■ Given text:
But confrontation is hard. It means taking a risk- that your client might get angry with you. That your client may not come back. And perhaps your client isn't ready for this phase yet, but if you don't get to this point, your client will likely never learn how to define him or herself as anything other than a victim.

One of my favorite books ever is "Man's Search for Meaning" by Viktor Frankl, who was a Holocaust survivor. He talks about this same process- how in order to heal, and be resilient, we must make meaning of our traumas. Therapists- you can be such a powerful part of this journey. And clients- you can achieve true healing and find a way to define yourself in other ways than your trauma. Because you are so much more, and you deserve it!

Thursday, September 10, 2015

Old Wounds

As a marriage therapist, one of the biggest reasons couples present for counseling is because they say they want to fight less, and learn how to fight fairly. Many times, they think the solution is just about communication- reducing black/white/all/nothing statements, namecalling, stonewalling... all that good stuff. And while that is important, a bigger part of therapy that will result in deeper connections and healing is uncovering what is beneath the scars, and being vulnerable with each other about those old wounds.

[Saved data entries]
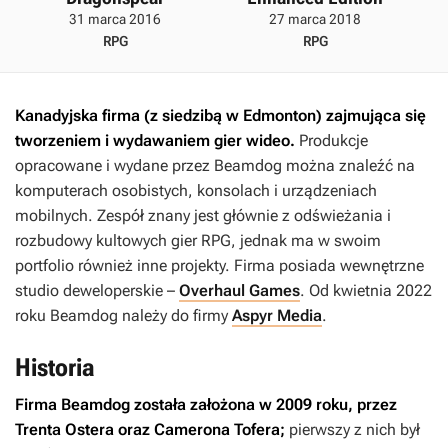
31 marca 2016
27 marca 2018
RPG
RPG
Kanadyjska firma (z siedzibą w Edmonton) zajmująca się
tworzeniem i wydawaniem gier wideo.
Produkcje
opracowane i wydane przez Beamdog można znaleźć na
komputerach osobistych, konsolach i urządzeniach
mobilnych. Zespół znany jest głównie z odświeżania i
rozbudowy kultowych gier RPG, jednak ma w swoim
portfolio również inne projekty. Firma posiada wewnętrzne
studio deweloperskie –
Overhaul Games
. Od kwietnia 2022
roku Beamdog należy do firmy
Aspyr Media
.
Historia
Firma Beamdog została założona w 2009 roku, przez
Trenta Ostera oraz Camerona Tofera;
pierwszy z nich był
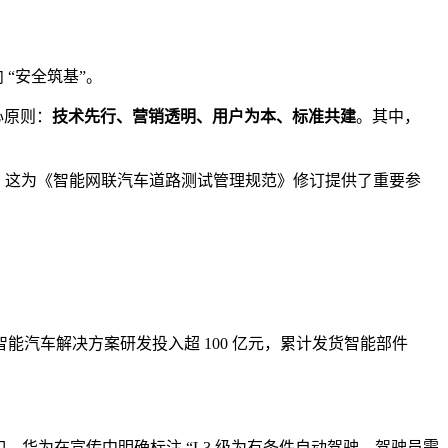
 “安全筑基”。
心原则：
技术先行、营销透明、用户为本、标准共建
。其中，
，这为《智能网联汽车道路测试管理规范》修订提供了重要参
智能汽车解决方案研发投入超 100 亿元，累计发货智能部件
如，华为在宣传中明确标注 “L3 级为有条件自动驾驶，驾驶员需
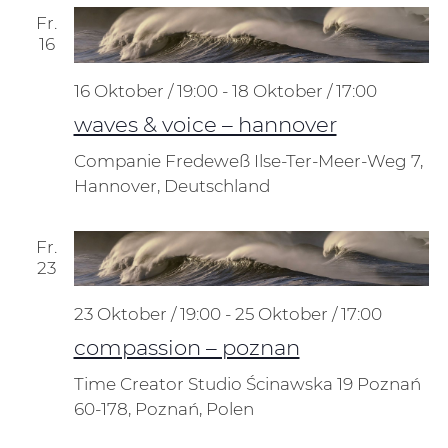
Fr.
16
16 Oktober / 19:00
-
18 Oktober / 17:00
waves & voice – hannover
Companie Fredeweß
Ilse-Ter-Meer-Weg 7,
Hannover, Deutschland
Fr.
23
23 Oktober / 19:00
-
25 Oktober / 17:00
compassion – poznan
Time Creator Studio
Ścinawska 19 Poznań
60-178, Poznań, Polen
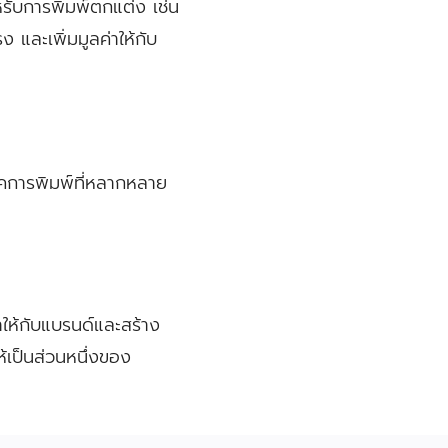
ำหรับการพิมพ์ตกแต่ง เช่น
 และเพิ่มมูลค่าให้กับ
คการพิมพ์ที่หลากหลาย
ให้กับแบรนด์และสร้าง
้เป็นส่วนหนึ่งของ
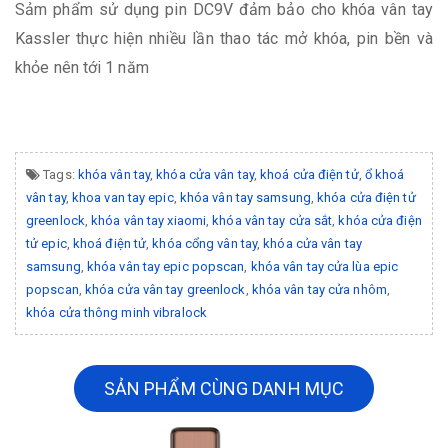
Sảm phẩm sử dụng pin DC9V đảm bảo cho khóa vân tay
Kassler thực hiện nhiều lần thao tác mở khóa, pin bền và
khỏe nên tới 1 năm
Tags:
khóa vân tay
,
khóa cửa vân tay
,
khoá cửa điện tử
,
ổ khoá
vân tay
,
khoa van tay epic
,
khóa vân tay samsung
,
khóa cửa điện tử
greenlock
,
khóa vân tay xiaomi
,
khóa vân tay cửa sắt
,
khóa cửa điện
tử epic
,
khoá điện tử
,
khóa cổng vân tay
,
khóa cửa vân tay
samsung
,
khóa vân tay epic popscan
,
khóa vân tay cửa lùa epic
popscan
,
khóa cửa vân tay greenlock
,
khóa vân tay cửa nhôm
,
khóa cửa thông minh vibralock
SẢN PHẨM CÙNG DANH MỤC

■ Task set:
1) Answer these questions using the excerpt on therapy:
(a) Who wrote "Man's Search for Meaning"?
(b) What date appears in the excerpt?
(c) What do couples often say they want when they come for counseling?
2) Update the excerpt on therapy starting at "One of my favorite" and ending at "you deserve it!", changing "journey" to "path".
The rows are separate material and are not part of the excerpt on therapy.

■ Results by task:
1)
(a) Viktor Frankl
(b) Thursday, September 10, 2015
(c) To fight less and learn how to fight fairly

2)
One of my favorite books ever is "Man's Search for Meaning" by Viktor Frankl, who was a Holocaust survivor. He talks about this same process- how in order to heal, and be resilient, we must make meaning of our traumas. Therapists- you can be such a powerful part of this path. And clients- you can achieve true healing and find a way to define yourself in other ways than your trauma. Because you are so much more, and you deserve it!